Media, Public Reaction, and Security
- Poker community backlash due to livelihood threats and bot proliferation on sites (not by Sandholm’s team).
- US law changes and bot risks reduced online poker profitability.
- Social media hostility experienced; no threats reported.
Investments and Companies
- Entrepreneurial track: CombineNet (sold 2010), several smaller firms, Strategy Robot.
- Investing approach: buy/hold, focus on understood businesses; example: AppLovin high appreciation.
- Positive on Google for AI talent and valuation (not investment advice).
Key Terms & Definitions
- H-index: researcher has H papers each cited ≥H times (impact metric).
- Nash equilibrium: strategy profile where no player benefits by unilateral deviation.
- Imperfect-information game: players have private information (e.g., poker hands).
- Real-time reasoning: computing situational strategies while preserving global equilibrium constraints.

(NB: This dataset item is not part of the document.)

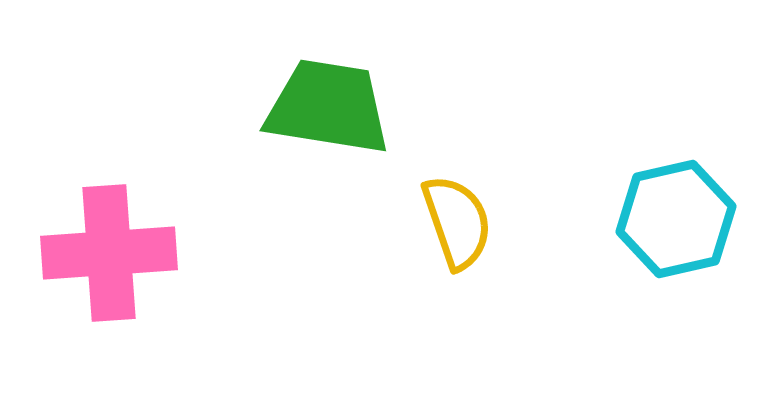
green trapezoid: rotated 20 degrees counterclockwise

- NP-hard: class of problems that are computationally intractable to solve exactly at scale.
- Altruistic donor: a donor who gives without a designated recipient, enabling chains.
Structured Highlights
| Topic | Problem | Approach | Result/Impact |
|---|
| Poker AI (Heads-up) | Imperfect information; massive state space | Real-time reasoning; approximate equilibrium | Libratus beat top pros (2017) |
| Poker AI (Multi-player) | Larger game trees; multiple equilibria | Middlegame reasoning; scalable algorithms | Pluribus superhuman (2019) |
| Kidney Exchange | Incompatibility; low deceased donor supply | Optimal rings and chains; altruistic chain innovation | National weekly optimization; 10,000+ transplants via chains |
| Defense Tactics | Sensor-based, hidden-state combat | Computational game theory for tactics/strategy | Best-in-class fighter tactics; strategic stability modeling |
| Combinatorial Procurement | Complex supplier constraints | Expressive bids + NP-hard optimization | Global auctions; significant cost reductions |
| Mechanism Design | Optimal sales design complexity | Automated mechanism design | Proofs of exponential-size optimal mechanisms |
Action Items / Next Steps
- For policy makers: specify value objectives (e.g., life-years vs count) explicitly; let algorithms optimize.
- For defense planners: incorporate computational game-theoretic tools into escalation stability analysis.
- For researchers: expand real-time reasoning methods to broader imperfect-information domains.
- For educators: design assessments that sustain human skill development alongside AI tool use.